In the tiny locker room behind him the Dolphins players celebrated their division championship with a zeal few NFL teams have shown in similar situations. Players stared with wonder at the gray division champions caps they were given by team officials. Some stood at their lockers posing with silly grins, holding up their hats. A group of linebackers stood together with arms crossed against their chests in menacing poses. At one point, as the Dolphins diminutive, first-year coach Tony Sparano stood at a lectern gushing about his team, screams of elation came from the other side of a wooden wall.
"Oh, I'm tremendously emotional about it," Sparano said as something or someone in the locker room banged against the wall, causing people to look up wondering if it might cave in.
But who could blame the Dolphins if it did. Last season they were the NFL's worst team, the joke of the league. It took a late-season victory against the Baltimore Ravens to ensure they wouldn't finish the year winless. Even still, the Dolphins' 1-15 record glared as a colossal humiliation. A mark so bad that it cost former general manager Randy Mueller and coach Cam Cameron their jobs. In came former Jets coach Bill Parcells to run things. He hired Sparano, changed much of the roster and then signed Pennington after the Jets released him upon their signing of Favre.
Parcells has a record of turning teams around quickly. Still no one could have seen this coming, a run in which the Dolphins won nine of their last 10 games to win the division in a tiebreaker over the New England Patriots.
"Imagine where we were last year, 1-15," Dolphins defensive end Vonnie Holliday said. "Words can't even describe what that feels like right now."
After the game, Holliday said, he broke down in tears.
They might all have. Davone Bess, a rookie wide receiver from Hawaii, said he can "still see the pain in guys eyes," when they talk about last season. The taste of the 1-15 season is still that raw.

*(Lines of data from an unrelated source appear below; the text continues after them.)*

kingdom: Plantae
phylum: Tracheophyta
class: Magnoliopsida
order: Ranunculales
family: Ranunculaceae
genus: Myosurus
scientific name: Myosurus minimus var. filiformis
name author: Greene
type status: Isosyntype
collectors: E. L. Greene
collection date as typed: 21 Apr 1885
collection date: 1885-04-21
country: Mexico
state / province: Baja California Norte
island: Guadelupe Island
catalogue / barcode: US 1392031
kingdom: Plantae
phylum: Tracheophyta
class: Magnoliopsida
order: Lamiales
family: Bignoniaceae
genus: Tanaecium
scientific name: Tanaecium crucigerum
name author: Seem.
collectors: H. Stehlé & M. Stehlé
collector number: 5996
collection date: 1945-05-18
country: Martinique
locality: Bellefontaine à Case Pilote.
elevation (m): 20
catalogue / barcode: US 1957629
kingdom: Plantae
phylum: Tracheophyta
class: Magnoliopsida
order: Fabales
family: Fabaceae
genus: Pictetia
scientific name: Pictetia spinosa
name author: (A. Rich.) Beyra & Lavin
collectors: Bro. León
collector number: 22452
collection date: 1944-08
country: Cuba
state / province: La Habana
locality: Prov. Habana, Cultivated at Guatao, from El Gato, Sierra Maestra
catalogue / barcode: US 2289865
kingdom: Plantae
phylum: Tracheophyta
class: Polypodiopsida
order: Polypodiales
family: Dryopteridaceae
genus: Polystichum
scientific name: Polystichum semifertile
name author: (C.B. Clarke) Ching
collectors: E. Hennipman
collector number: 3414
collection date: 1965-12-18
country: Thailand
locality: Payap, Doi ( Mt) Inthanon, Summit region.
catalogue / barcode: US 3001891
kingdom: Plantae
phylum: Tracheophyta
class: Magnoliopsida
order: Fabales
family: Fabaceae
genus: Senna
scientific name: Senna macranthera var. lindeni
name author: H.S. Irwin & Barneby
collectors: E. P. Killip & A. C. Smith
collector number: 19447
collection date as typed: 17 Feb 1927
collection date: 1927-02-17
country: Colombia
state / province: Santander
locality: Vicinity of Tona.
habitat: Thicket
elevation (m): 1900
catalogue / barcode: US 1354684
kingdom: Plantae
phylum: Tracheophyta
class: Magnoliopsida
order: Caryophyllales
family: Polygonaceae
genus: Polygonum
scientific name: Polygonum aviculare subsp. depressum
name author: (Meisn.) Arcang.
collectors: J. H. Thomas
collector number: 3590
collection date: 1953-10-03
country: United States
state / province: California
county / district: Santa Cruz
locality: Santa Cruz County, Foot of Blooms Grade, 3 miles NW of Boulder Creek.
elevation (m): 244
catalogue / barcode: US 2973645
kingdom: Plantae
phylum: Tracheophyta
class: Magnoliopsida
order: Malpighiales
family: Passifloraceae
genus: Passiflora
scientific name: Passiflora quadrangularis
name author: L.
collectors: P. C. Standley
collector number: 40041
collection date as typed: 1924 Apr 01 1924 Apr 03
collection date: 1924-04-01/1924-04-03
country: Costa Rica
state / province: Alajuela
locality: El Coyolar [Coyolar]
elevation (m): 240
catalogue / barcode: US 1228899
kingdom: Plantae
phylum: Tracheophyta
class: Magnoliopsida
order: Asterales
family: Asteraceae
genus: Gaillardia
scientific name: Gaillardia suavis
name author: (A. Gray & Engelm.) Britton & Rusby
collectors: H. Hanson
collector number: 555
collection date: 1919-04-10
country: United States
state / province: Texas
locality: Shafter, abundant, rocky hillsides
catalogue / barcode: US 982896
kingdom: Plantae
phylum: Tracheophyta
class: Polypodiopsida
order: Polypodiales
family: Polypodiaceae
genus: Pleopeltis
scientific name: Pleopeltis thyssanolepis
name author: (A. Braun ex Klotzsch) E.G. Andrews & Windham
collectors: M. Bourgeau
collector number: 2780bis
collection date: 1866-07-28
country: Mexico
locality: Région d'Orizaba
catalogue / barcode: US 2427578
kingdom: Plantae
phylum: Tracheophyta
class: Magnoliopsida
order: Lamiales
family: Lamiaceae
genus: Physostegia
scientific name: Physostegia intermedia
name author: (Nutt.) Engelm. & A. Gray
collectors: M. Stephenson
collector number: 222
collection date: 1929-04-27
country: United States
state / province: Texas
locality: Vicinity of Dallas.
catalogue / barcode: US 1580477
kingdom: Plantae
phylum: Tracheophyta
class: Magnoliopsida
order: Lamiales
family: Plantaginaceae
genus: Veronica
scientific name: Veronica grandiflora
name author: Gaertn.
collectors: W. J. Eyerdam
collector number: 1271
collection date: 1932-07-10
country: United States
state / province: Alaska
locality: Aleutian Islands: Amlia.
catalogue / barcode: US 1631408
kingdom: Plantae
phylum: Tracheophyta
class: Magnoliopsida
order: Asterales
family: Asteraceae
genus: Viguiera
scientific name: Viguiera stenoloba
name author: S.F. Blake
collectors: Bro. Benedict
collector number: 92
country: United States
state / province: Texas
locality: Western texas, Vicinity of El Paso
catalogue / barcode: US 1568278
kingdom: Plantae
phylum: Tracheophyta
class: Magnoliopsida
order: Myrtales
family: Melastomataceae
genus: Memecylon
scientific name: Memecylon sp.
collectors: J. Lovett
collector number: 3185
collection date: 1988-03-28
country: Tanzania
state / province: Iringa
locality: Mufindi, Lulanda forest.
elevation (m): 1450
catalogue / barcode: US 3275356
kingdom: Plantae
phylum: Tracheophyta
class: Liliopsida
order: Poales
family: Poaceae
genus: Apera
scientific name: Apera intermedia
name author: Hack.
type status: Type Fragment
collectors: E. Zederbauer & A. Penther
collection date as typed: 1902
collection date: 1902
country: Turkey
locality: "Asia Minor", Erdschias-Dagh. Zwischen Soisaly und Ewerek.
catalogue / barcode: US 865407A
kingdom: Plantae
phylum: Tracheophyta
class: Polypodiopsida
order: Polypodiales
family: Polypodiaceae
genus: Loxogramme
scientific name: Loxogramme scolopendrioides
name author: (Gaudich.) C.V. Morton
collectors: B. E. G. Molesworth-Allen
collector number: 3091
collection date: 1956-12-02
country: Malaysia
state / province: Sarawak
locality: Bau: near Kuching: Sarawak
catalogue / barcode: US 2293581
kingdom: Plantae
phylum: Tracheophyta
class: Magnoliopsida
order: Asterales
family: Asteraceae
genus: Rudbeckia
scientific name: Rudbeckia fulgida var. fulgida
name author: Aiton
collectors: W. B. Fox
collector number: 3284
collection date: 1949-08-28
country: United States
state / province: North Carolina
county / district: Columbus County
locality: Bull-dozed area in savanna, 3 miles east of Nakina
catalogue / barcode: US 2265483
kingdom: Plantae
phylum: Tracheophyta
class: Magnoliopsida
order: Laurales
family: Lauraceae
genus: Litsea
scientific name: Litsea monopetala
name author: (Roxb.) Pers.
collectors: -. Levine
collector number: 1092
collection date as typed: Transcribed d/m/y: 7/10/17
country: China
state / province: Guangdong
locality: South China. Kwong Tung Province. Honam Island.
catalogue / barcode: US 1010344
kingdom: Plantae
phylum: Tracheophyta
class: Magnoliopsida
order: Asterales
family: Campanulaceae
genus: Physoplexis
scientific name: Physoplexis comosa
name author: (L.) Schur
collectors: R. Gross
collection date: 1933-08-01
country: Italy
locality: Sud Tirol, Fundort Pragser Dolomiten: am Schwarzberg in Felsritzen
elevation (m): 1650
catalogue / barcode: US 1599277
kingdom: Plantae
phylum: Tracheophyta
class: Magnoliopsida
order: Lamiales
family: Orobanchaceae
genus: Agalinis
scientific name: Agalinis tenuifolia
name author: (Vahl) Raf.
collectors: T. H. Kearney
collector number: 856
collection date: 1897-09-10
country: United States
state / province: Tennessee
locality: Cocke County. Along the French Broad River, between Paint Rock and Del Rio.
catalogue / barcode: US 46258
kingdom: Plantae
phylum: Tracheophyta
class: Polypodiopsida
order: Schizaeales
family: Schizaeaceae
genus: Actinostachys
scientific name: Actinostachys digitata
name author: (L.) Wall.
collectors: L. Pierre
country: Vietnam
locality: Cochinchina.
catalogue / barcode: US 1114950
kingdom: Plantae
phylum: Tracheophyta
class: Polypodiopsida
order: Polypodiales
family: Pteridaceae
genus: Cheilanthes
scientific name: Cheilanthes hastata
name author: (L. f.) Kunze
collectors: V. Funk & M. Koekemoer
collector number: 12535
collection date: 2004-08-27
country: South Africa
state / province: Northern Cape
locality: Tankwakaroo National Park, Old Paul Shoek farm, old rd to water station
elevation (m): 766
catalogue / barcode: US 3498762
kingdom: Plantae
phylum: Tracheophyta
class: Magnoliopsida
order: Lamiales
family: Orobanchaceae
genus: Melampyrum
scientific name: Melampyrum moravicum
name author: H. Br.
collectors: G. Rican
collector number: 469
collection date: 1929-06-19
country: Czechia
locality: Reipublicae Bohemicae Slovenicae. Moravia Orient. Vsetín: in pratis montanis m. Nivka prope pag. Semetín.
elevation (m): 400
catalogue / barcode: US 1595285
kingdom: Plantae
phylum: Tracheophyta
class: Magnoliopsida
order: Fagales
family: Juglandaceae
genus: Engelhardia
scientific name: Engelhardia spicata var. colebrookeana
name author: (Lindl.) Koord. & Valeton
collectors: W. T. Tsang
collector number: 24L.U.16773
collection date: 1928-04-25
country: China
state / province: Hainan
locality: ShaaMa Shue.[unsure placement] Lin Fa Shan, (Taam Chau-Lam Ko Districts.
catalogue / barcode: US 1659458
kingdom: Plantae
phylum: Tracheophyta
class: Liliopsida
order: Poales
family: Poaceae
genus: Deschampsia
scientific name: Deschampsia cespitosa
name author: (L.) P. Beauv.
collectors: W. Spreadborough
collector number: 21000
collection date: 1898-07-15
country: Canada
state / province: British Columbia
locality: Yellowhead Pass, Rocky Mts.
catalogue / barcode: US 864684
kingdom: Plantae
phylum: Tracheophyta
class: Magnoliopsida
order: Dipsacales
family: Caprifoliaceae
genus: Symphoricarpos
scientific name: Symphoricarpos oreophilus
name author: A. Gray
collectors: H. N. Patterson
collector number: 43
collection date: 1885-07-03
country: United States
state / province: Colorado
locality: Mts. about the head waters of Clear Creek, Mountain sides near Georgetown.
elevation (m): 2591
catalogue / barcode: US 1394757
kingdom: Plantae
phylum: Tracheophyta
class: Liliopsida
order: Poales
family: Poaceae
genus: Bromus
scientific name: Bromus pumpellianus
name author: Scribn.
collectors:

Then Pennington arrived, as worn as them all, having been hailed as the future, then booed and scorned and mocked for much of a decade in New York. A week into training camp, as Pennington was supposed to be competing to be the Jets starter, they traded for Favre. Pennington was cast away in the transaction. The Dolphins signed him the next day. And things took off almost immediately.
"Who comes to the team one day and the next is designated as a captain?" asked defensive tackle Jason Ferguson. "I mean, no one."
And as their captain Pennington has led this motley team to a place none of them could have imagined, relying on short, accurate passes and a dedication to not making mistakes. He went the whole year with just seven interceptions.
Sunday was no different as he passed for 200 yards and two touchdowns that were both perfectly thrown out of the reach of Jets defenders.
Favre was as reckless as Pennington was controlled. Favre threw for more yards, 233, but was intercepted three times -- the last coming when he fired a ball at wide receiver Laveranues Coles, who never even saw the pass. It killed a great chance the Jets had to tie the game not long before its end.
After the game, Favre did not stick around to shake hands and savor what might well have been his last game. He sprinted off the field, his helmet still strapped on. He looked nothing like the player who had dazzled football for much of the past two decades with his wild, out-of-control style that always seemed to work. Sunday, as in the past few weeks as the Jets went from 8-3 and certain division champions to 9-7 and out of the playoffs, his wildness betrayed him.
Later, when asked if he was considering retiring, he shrugged and said he wasn't sure, that there was an immediate, "emotional" decision and that he shouldn't let that be the answer now. He said he needs time to think.
On the day of Chad Pennington's redemption, it was assured he would have plenty of that.